@CEDRICGROLET/INSTAGRAM
Culture

Desperately Seeking Cédric

One writer attempts to track down Instagram’s most popular Parisian pastry chef.

Kat Craddock

By Kat Craddock


Published on February 24, 2020

Left to Right: Cédric Grolet; the storefront of his new bakery.

Back in August, Parisian pastry chef Cédric Grolet began teasing his plans to open a boulangerie on Instagram. By late October, when I happened to be in town, the storefront windows at 35 Avenue de l’Opéra were plastered with a larger-than-life photo of Grolet’s professional number two, Yohan Caron, as well as three other core team members: Ariitea Rossignol , Sebastien Morin, and Mathieu Serais (above, from left). The image—equal parts boy-band album art and Diesel ad—had been torn back in places, revealing a near total gut renovation within. What remained unseen? Cédric Grolet himself.

Following that August announcement, the 34-year-old pâtissier has played coy with the press. Rumor had it he’d already declined a profile in a distinguised American weekly when I sent hopeful Instagram DMs to Grolet, as well as several desperate requests for an introduction to shared contacts in the pastry community. I was unable to get so much as a response from him, his personal PR team, or his assistant.

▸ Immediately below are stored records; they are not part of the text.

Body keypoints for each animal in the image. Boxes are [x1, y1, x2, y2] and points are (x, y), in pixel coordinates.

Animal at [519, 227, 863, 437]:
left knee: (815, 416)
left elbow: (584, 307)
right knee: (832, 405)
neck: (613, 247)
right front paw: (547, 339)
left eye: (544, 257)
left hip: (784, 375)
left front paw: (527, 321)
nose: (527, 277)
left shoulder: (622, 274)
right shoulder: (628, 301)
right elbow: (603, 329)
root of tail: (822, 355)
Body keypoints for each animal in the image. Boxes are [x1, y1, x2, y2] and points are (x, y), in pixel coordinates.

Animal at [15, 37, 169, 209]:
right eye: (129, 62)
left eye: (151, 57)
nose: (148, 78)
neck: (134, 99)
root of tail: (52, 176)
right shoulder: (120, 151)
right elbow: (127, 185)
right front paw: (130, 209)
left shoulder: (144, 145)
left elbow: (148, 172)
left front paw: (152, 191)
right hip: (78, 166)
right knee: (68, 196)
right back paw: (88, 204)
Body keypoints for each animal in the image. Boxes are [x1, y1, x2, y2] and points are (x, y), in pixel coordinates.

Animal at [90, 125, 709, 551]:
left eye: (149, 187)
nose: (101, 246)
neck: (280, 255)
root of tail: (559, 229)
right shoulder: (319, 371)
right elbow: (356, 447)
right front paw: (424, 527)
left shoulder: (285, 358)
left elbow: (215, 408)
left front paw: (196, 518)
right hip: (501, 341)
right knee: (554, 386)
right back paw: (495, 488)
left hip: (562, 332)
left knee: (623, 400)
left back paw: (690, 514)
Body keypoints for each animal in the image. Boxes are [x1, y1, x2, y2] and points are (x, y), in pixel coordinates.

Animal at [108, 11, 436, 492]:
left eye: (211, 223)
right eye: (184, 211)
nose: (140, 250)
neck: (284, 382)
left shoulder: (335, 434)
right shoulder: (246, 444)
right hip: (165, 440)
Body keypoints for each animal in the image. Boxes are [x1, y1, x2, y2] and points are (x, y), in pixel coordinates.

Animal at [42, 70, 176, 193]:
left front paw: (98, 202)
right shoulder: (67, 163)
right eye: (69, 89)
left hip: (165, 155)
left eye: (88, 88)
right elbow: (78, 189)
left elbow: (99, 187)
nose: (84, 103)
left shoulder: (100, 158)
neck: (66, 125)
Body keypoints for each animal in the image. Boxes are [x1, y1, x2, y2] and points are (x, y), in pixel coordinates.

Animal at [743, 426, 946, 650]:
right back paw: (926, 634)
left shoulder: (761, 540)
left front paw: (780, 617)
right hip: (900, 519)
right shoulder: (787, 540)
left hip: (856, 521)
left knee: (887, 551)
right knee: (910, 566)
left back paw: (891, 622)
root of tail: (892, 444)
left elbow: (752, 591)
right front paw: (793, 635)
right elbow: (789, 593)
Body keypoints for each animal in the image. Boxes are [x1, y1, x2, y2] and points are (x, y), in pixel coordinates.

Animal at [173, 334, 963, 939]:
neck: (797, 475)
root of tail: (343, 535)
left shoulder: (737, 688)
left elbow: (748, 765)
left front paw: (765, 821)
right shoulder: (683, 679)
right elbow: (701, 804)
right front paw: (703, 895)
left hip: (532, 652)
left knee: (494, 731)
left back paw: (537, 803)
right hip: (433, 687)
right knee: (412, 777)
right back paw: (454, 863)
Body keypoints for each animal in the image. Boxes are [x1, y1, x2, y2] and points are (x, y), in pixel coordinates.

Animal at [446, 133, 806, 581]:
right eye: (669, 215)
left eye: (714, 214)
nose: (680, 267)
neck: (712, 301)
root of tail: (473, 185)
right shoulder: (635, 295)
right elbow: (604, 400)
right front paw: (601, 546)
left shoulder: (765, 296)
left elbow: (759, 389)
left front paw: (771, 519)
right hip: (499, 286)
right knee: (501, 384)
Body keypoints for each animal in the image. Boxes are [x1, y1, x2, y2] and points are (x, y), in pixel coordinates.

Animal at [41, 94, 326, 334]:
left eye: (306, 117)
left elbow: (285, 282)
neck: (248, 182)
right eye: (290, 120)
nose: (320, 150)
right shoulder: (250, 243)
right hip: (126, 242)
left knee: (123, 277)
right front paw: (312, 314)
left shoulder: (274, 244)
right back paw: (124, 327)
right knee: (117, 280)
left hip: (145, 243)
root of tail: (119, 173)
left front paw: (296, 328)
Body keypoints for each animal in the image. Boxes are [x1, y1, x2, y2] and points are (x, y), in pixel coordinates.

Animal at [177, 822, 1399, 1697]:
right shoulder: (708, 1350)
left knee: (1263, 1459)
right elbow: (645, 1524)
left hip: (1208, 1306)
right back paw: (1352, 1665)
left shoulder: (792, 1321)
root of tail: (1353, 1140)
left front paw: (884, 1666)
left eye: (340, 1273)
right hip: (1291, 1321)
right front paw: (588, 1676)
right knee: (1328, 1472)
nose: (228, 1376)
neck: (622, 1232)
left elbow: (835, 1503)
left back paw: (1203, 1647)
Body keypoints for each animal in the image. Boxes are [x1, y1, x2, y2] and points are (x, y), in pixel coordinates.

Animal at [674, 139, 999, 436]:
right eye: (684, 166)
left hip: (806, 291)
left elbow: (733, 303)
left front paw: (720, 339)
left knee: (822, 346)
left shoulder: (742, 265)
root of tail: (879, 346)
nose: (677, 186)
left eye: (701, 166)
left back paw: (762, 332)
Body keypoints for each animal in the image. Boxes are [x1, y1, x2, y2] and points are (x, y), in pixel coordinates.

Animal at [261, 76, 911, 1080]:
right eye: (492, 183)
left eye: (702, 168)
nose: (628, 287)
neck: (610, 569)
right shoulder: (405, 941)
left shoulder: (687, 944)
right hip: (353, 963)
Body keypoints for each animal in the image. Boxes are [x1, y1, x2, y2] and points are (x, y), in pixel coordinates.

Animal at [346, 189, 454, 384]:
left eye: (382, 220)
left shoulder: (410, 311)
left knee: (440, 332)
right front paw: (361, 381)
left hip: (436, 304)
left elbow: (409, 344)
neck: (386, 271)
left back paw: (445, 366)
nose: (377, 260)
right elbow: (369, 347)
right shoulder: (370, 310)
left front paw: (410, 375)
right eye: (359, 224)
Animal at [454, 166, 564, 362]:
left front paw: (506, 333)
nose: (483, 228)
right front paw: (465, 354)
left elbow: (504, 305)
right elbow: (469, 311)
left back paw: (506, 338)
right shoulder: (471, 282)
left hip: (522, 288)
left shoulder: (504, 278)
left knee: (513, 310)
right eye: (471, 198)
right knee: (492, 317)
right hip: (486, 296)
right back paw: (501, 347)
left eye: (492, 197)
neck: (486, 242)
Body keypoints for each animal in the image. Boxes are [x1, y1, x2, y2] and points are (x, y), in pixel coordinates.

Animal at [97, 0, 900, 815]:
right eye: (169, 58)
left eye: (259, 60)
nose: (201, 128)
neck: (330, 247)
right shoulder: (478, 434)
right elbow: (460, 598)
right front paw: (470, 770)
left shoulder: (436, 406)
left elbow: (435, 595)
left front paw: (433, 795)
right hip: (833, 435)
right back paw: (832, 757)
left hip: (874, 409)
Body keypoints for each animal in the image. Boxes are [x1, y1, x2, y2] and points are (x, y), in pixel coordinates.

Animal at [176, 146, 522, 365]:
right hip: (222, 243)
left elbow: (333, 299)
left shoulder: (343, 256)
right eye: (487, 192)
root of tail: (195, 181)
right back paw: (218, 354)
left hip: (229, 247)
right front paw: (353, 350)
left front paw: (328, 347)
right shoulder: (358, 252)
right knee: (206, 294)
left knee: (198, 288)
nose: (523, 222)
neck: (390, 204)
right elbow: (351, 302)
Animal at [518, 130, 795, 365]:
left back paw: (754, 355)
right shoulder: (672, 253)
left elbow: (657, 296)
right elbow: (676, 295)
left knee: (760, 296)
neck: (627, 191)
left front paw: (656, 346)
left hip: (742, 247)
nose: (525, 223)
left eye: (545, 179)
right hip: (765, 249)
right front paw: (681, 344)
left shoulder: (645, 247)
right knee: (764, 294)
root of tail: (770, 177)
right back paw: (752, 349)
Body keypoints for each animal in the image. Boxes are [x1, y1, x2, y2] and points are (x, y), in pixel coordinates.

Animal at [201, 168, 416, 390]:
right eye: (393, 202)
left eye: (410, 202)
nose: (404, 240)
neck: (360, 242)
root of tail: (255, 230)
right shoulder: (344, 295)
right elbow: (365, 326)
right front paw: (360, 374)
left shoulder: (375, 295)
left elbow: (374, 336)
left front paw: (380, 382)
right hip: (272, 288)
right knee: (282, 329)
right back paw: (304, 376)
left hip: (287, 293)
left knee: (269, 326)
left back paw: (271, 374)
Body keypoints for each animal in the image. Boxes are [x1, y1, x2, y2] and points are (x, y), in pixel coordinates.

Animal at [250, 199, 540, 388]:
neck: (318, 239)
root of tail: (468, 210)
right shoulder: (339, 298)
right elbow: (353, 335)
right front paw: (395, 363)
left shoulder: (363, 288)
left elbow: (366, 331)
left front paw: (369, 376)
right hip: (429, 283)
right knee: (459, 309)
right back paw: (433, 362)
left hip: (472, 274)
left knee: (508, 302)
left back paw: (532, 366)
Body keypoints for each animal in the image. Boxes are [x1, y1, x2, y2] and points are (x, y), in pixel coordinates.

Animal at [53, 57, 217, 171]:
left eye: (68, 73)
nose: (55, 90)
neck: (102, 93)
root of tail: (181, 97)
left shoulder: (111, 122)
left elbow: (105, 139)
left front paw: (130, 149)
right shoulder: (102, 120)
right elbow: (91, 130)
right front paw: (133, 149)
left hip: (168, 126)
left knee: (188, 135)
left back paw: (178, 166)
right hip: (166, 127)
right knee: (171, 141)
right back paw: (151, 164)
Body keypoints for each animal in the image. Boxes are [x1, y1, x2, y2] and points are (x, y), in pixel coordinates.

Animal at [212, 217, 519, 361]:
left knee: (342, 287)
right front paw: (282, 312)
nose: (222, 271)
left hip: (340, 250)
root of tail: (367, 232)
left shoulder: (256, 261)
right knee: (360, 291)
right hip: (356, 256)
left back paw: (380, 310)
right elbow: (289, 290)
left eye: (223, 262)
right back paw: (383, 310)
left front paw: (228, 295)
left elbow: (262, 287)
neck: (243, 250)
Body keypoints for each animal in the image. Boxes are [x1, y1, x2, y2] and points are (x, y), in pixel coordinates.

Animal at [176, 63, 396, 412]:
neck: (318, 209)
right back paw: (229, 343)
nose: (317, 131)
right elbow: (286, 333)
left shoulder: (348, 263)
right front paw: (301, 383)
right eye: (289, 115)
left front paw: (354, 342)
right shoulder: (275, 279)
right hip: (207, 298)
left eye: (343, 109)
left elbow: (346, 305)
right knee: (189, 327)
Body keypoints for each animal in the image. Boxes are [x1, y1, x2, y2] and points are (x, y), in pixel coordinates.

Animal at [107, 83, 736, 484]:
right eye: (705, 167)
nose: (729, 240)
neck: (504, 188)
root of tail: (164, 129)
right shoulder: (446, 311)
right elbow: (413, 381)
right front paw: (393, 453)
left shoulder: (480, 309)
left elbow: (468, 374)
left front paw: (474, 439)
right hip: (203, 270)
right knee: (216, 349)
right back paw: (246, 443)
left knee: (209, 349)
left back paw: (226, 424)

Highlights from Grolet’s Instagram feed include brioche feuilletée and demi-baguettes.

Not that Cédric Grolet needs attention from the print media. At press time, his Instagram feed boasted nearly a million and a half followers. For the past eight years, he’s leveraged his executive pastry chef position at the grand and historic hotel Le Meurice to produce loads of social-media catnip. Grolet’s caramel-laquered gâteaux St. Honorés and signature fruits sculptés (jewel-like desserts, hand-sculpted and glazed to resemble the seasonal fruits with which they are filled), have earned him the admiration of his peers and the adoration of teenaged fans.

Since the boulangerie teaser, his feed has been peppered with dramatically photographed viennoiseries—breads and breakfast pastries made using enriched and laminated doughs. In France, where pastry chefs and bread bakers often operate separately, the tattooed star is epitomizing a growing trend of Parisian pastry chefs moving into the yeasted arts. For Grolet’s team of pâtissiers, the bakery is an opportunity to wield their skills for a somewhat more democratic base, while also getting back to their roots. Each bread photo Grolet posts racks up tens of thousands of likes; his October 18 post regarding the bakery’s opening date—November 11, 2019—broke 30,000 likes in the first three days.

Highlights from Grolet’s Instagram feed also include pain au chocolat and an assortment of pastries made with laminated dough.

While still in Paris, I made a last-ditch effort to track the man down, showing up at the glittering doors of Le Meurice to beg for any additional information the hotel’s press manager, Alexandra ­Chlopek, might be able to share. “People are really crazy about him,” she marveled. “Young girls are crying about him, like he’s Mick Jagger.”